An iodinated polyamino compound, for example, one of those described hereinabove is dissolved in acidic buffer solution (pH value between 3.8-4.2) and then further mixed with reactive star PEG having unsaturated end groups, for example, a star PEG having a polyol residue core region and 8 hydrophilic polyethylene oxide arms having acrylate end groups, as a prepared fluid composition in one syringe. Another buffer solution is prepared having a controlled pH value around 9.8-10.4 as a fluid accelerant composition in another syringe. Subsequently, a hydrogel is formed by combining the prepared fluid composition and the fluid accelerant composition to form crosslinked hydrogel simultaneously.

Claims

1. A system for forming a hydrogel that comprises (a) an iodinated polyamino compound and (b) a reactive multi-arm polymer that comprises a plurality of hydrophilic polymer arms having unsaturated end groups that are reactive with amino groups of the iodinated polyamino compound.

2. The system of claim 1, wherein the iodinated polyamino compound comprises a polyamino moiety that is linked to a carboxy-substituted iodinated moiety by an amide group.

3. The system of claim 2, wherein the carboxy-substituted iodinated moiety comprises an iodinated group and a carboxylic acid or carboxylate group.

**MATERIAL PROVIDED**
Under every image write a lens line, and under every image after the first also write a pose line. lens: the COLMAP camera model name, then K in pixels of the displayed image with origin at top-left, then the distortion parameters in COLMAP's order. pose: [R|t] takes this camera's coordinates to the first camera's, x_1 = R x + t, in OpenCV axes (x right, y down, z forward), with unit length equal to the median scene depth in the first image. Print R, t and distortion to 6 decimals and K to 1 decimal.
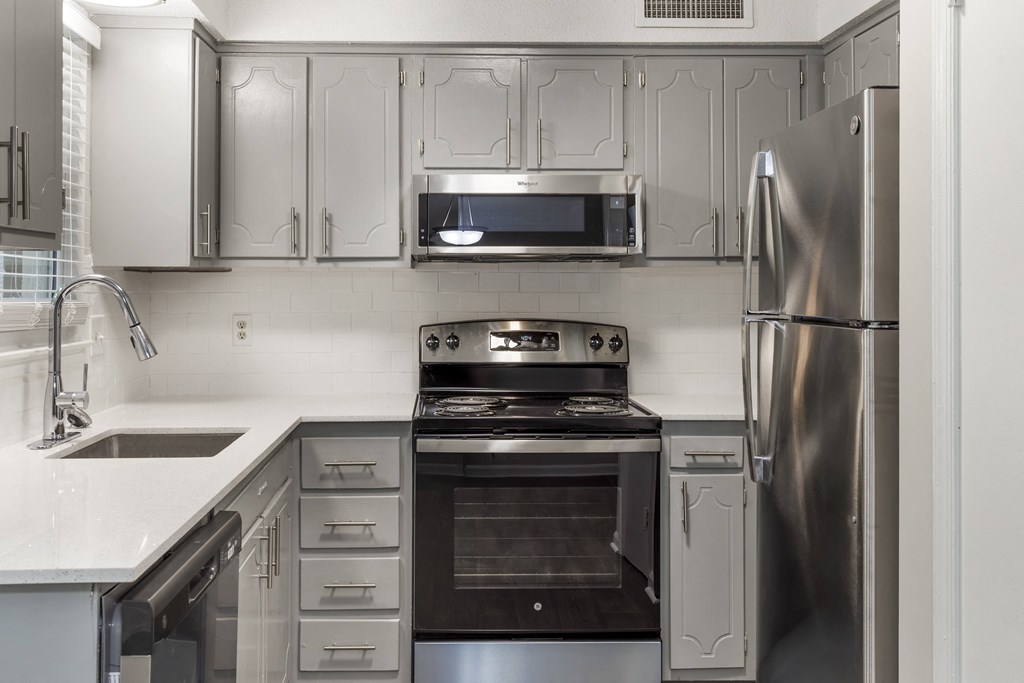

**TASK OBJECTIVE**
Revise the stretch of the hydrogel text from "An iodinated polyamino compound, for" through "crosslinked hydrogel simultaneously.", replacing "syringe" with "vial".

**FINAL ANSWER**
An iodinated polyamino compound, for example, one of those described hereinabove is dissolved in acidic buffer solution (pH value between 3.8-4.2) and then further mixed with reactive star PEG having unsaturated end groups, for example, a star PEG having a polyol residue core region and 8 hydrophilic polyethylene oxide arms having acrylate end groups, as a prepared fluid composition in one vial. Another buffer solution is prepared having a controlled pH value around 9.8-10.4 as a fluid accelerant composition in another vial. Subsequently, a hydrogel is formed by combining the prepared fluid composition and the fluid accelerant composition to form crosslinked hydrogel simultaneously.